--- SOURCE INFORMATION Enclosed Below ---
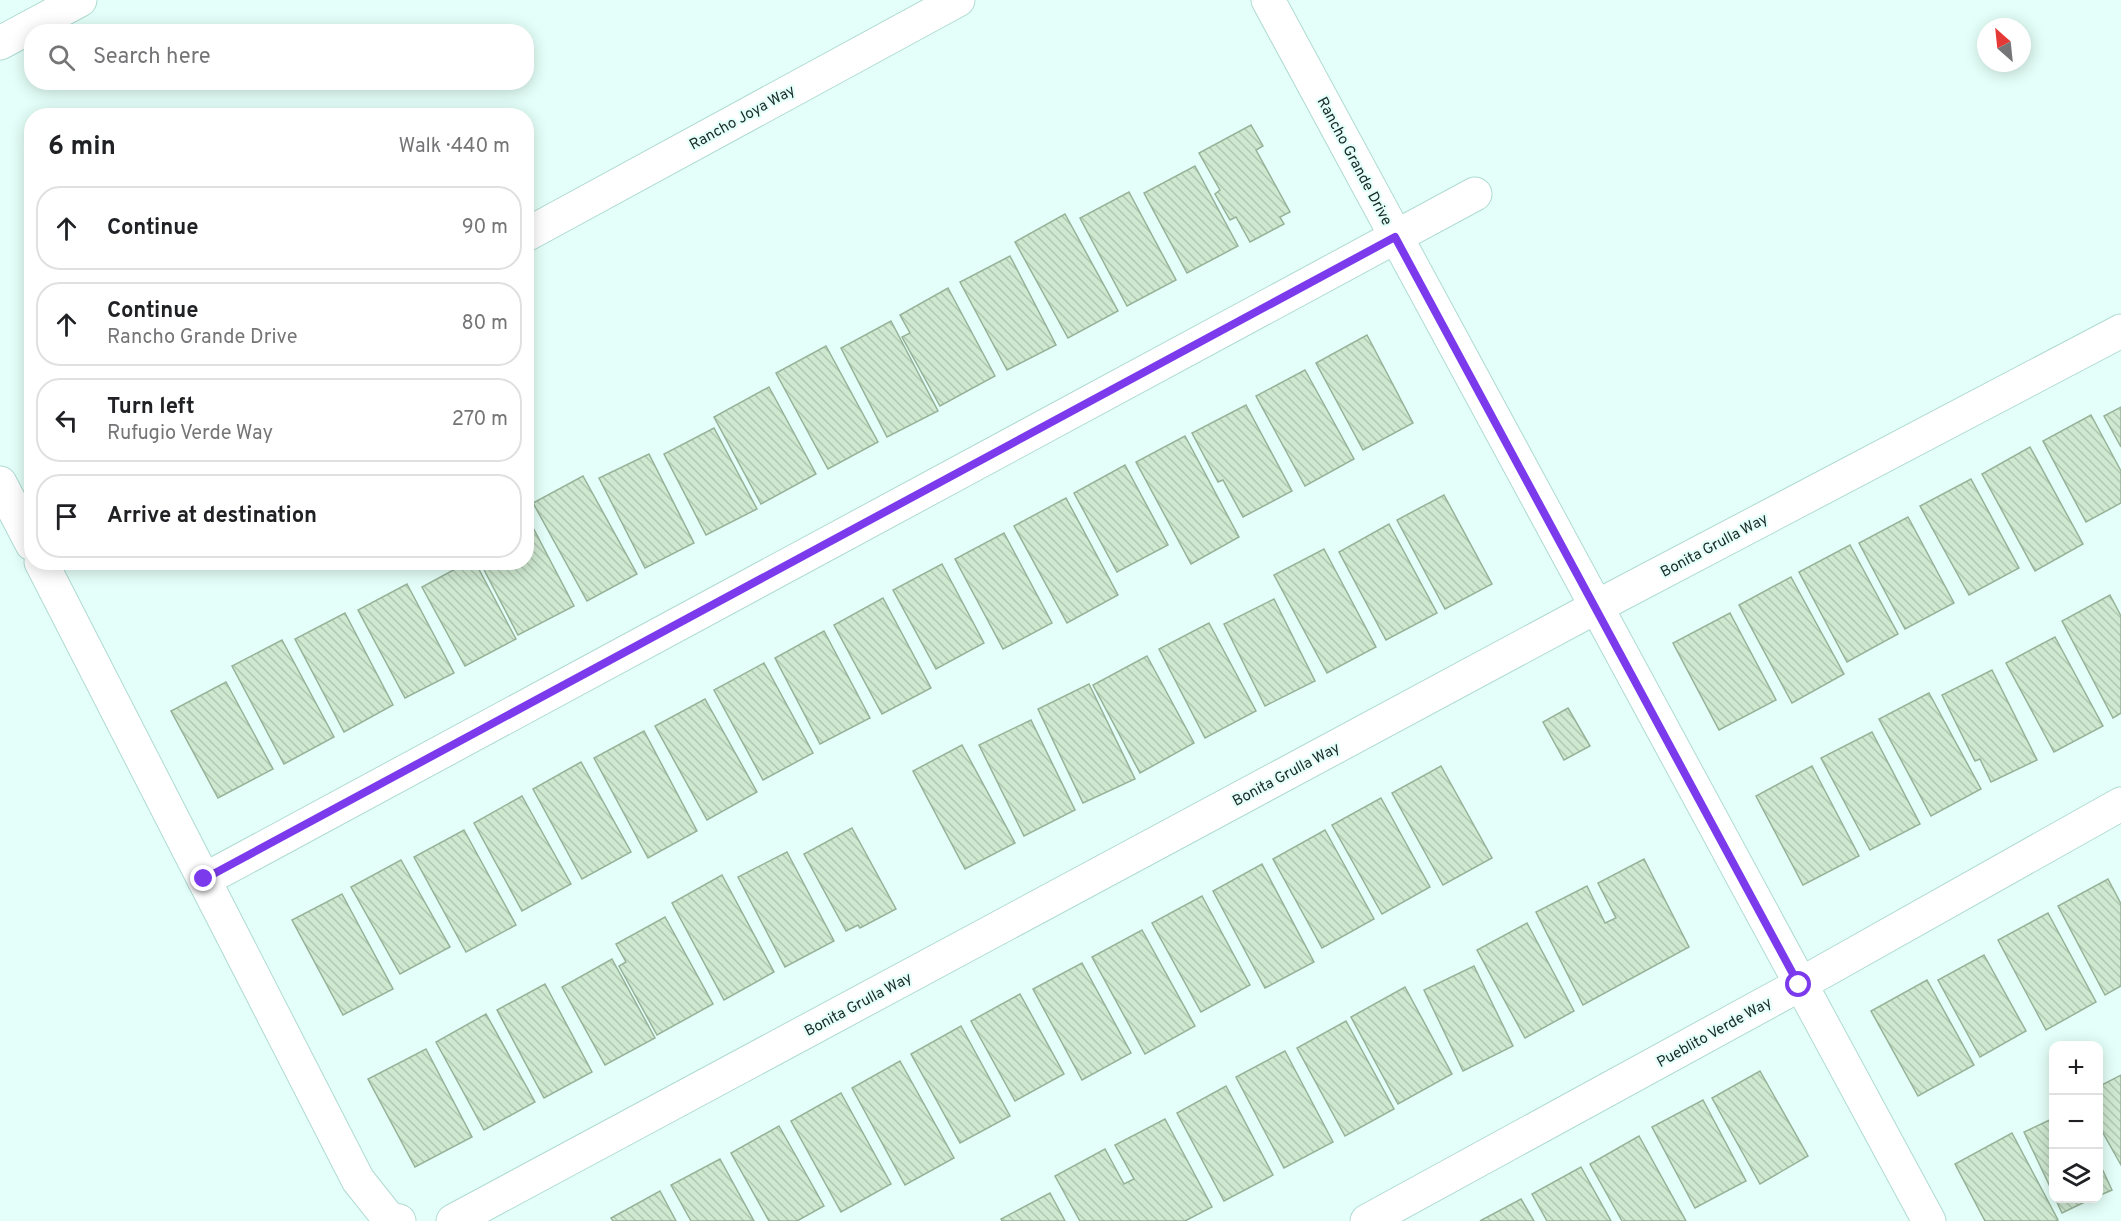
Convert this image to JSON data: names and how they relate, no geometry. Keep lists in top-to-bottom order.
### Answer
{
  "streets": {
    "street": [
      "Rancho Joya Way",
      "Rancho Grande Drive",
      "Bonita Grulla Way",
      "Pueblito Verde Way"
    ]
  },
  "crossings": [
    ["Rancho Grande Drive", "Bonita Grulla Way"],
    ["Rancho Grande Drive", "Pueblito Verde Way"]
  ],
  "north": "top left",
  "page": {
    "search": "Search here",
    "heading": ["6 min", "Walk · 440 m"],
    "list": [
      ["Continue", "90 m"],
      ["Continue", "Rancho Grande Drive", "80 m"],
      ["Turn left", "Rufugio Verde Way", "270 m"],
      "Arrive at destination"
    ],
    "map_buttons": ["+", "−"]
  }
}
--- End of Enclosed SOURCE INFORMATION ---
--- SOURCE INFORMATION Enclosed Below ---
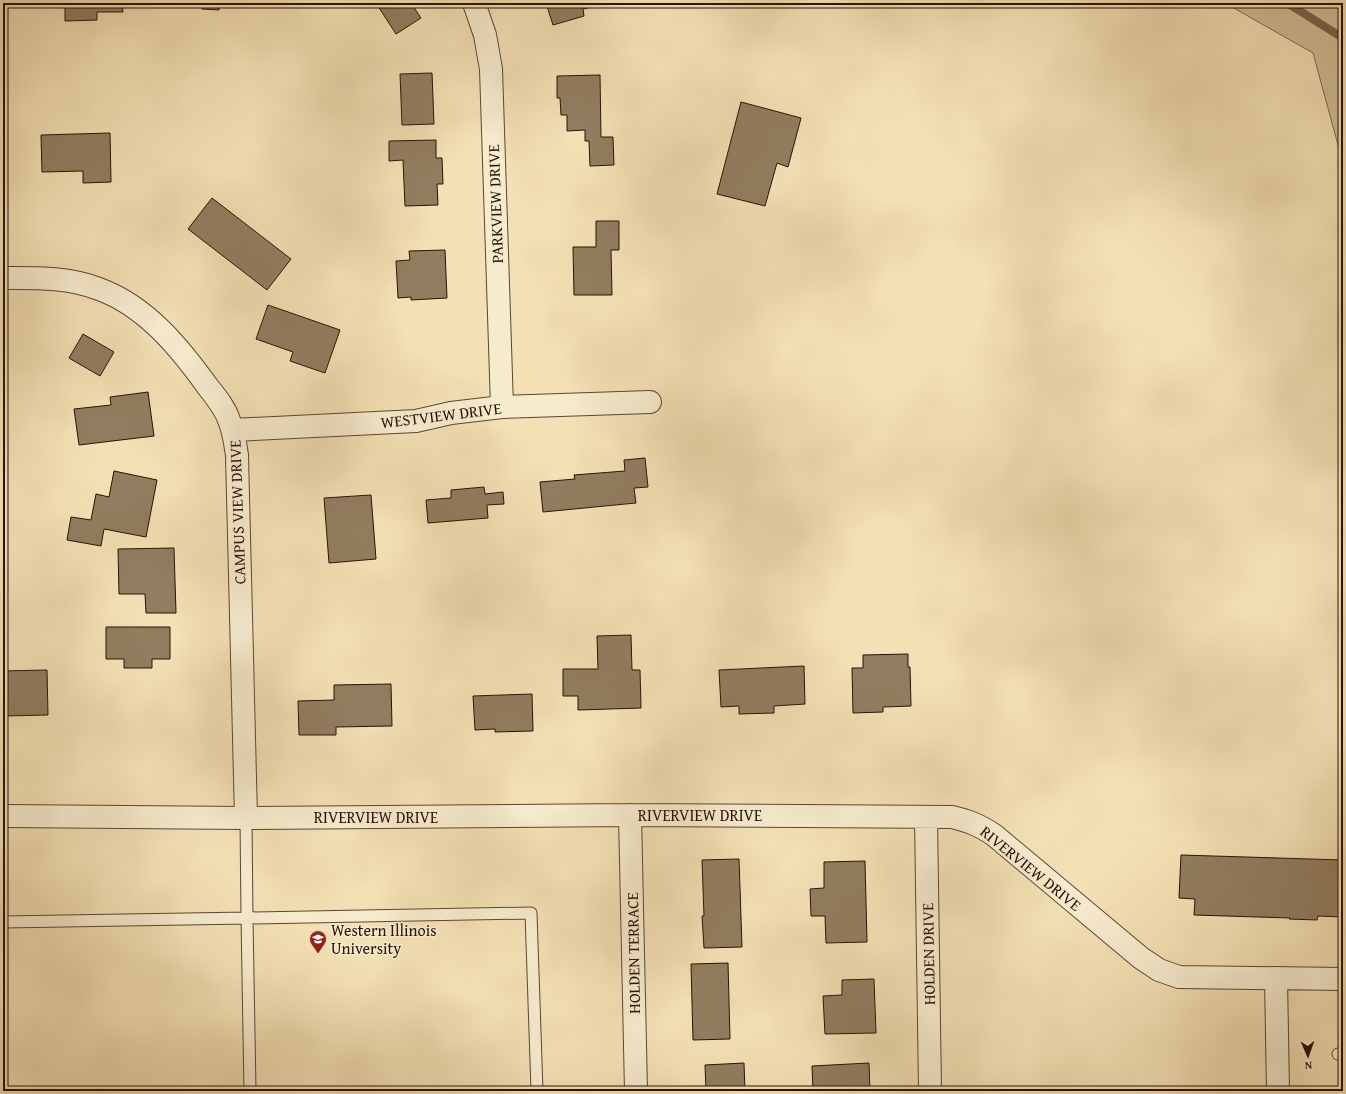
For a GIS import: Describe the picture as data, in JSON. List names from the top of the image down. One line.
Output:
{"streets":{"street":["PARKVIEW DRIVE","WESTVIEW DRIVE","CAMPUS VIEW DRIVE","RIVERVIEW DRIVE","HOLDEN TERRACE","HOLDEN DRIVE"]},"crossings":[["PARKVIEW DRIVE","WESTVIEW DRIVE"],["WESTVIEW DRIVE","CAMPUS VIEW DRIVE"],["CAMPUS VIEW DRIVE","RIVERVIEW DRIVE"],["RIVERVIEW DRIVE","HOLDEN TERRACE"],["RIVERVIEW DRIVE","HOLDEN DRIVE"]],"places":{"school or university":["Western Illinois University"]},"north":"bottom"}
--- End of Enclosed SOURCE INFORMATION ---
## WHAT IS EXPECTED
Copy each line above where "JSON" appears.

## RESPONSE AREA
Convert this image to JSON data: names and how they relate, no geometry. Keep lists in top-to-bottom order.
For a GIS import: Describe the picture as data, in JSON. List names from the top of the image down. One line.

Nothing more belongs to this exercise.